L’entreprise Prosegur a été fondée en 1976, en Espagne. Elle est implantée en France depuis plus de 30 ans et se veut l’un des leaders mondiaux de la sécurité privée. Elle a conquis une importante part du marché des transports de fonds en France. Revendiquant un chiffre d’affaires de plus de 2 milliards d’euros, Prosegur est une société solide, dont on peut penser qu’elle ne risquerait pas à la légère un conflit social.
C’est sans compter sur le mépris dont fait preuve la direction de l’entreprise envers ses salariés, en Rhône-Alpes. En effet, celle-ci a décidé de rectifier unilatéralement une « erreur de calcul » : une prime intégrée sur le calcul des congés payés devait, selon elle, ne plus l’être. Une « erreur » qui durait tout de même depuis plus de 20 ans et qui a été rectifiée... sans prévenir les salariés concernés ! Résultat : plusieurs centaines d’euros ont été supprimés sur les fiches de paie des convoyeurs de fonds, au moment des vacances. Il semble que le « numéro 3 mondial de la sécurité privée » n’ait pas les moyens de payer quelques timbres pour, au minimum, prévenir ses salariés qu’ils allaient perdre en moyenne 300 euros.
Une décision unilatérale et illégale, dans la mesure où cette pratique d’intégration des primes était constante depuis plus de 20 ans et avait donc acquis la force d’un « usage d’entreprise », selon le Code du travail. Elle aurait dû être dénoncée au moins six mois à l’avance, avec information préalable de tous les salariés concernés. Procédure obligatoire dont la direction de l’entreprise s’est généreusement dispensée.
Face à cette attaque sournoise, les salariés ne se sont pas laissé faire. A l’appel des syndicats CGT et SUD, ils se sont mis en grève illimitée pour défendre leurs droits. D’entrée de jeu, le conflit a été marqué par la morgue de la direction, décidée à passer en force et à n’ouvrir aucune négociation avec les salariés.

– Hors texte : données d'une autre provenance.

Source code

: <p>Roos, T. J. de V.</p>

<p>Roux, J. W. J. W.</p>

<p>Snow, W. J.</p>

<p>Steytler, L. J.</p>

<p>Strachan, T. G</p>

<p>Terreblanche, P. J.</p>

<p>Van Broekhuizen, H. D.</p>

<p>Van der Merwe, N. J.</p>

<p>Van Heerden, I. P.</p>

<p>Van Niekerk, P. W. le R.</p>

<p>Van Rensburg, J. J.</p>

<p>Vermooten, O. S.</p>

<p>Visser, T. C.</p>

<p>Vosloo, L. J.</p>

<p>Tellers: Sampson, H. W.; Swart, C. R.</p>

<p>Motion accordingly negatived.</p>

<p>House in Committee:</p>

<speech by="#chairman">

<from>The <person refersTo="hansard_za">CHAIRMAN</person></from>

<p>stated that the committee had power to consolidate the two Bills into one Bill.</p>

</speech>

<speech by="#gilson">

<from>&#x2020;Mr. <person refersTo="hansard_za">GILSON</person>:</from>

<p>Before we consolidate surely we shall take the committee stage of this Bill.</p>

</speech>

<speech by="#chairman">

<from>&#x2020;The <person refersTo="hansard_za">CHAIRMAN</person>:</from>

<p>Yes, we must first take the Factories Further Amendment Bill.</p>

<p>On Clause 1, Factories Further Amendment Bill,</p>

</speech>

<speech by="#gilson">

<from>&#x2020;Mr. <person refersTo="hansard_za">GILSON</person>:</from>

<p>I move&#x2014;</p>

Ceux-ci ne s’en sont pas laissé compter. Ils ont organisé des piquets de grève devant les dépôts de Lyon, Saint-Étienne, Valence et La Talaudière (Loire). Plus un camion ne sortait. A tel point que les distributeurs automatiques de billets de la région menaçaient d’être tous vides.
Choisissant la voie de l’intimidation judiciaire, la direction a attaqué les convoyeurs devant le tribunal de grande instance pour faire déclarer les piquets illégaux et, ainsi, briser le mouvement. Sans même attendre le résultat du jugement, le préfet a fait intervenir les forces de police pour dégager les piquets.
Patatras ! Au grand désespoir du patron et du préfet, le tribunal a déclaré légale la grève des convoyeurs. Les policiers ont dû quitter les lieux l’oreille basse. Cette déconvenue judiciaire n’a pas empêché la direction de faire assigner en justice à deux nouvelles reprises les grévistes de Lyon et Saint-Étienne. Mais à chaque fois, la justice a donné raison aux salariés.
Déçu par la justice publique, le patron a eu recours à la justice privée. Le 1er octobre au matin, les grévistes du site de Lyon ont vu débarquer une trentaine de vigiles privés venus évacuer le piquet de grève. Si vous en avez les moyens, vous pouvez donc vous payer votre propre police, quand celle de la République vous lâche. Formidable non ? Mais les salariés en lutte ne se sont pas laissé faire – et le piquet est resté en place.
Cet acharnement a eu lieu alors même que l’un des salariés grévistes a été tué, fauché par un accident de la route aux abords du piquet de grève. Mais on a beaucoup moins parlé du décès de ce travailleur que de la devenue célèbre chemise déchirée d’un certain DRH.
Finalement, après 35 jours de grève, le mouvement s’est terminé sur une victoire partielle. Certains jours de grève seront payés et les sommes perdues, suite au nouveau calcul des congés payés, seront partiellement compensées par une augmentation de prime. La dureté du conflit, où la direction a fait feu de tout bois pour briser le mouvement et a repoussé pendant des semaines toute négociation, est symptomatique du durcissement de la lutte des classes en cette période de crise du capitalisme. Face aux attaques patronales, la détermination et l’organisation des travailleurs seront toujours leurs meilleures armes.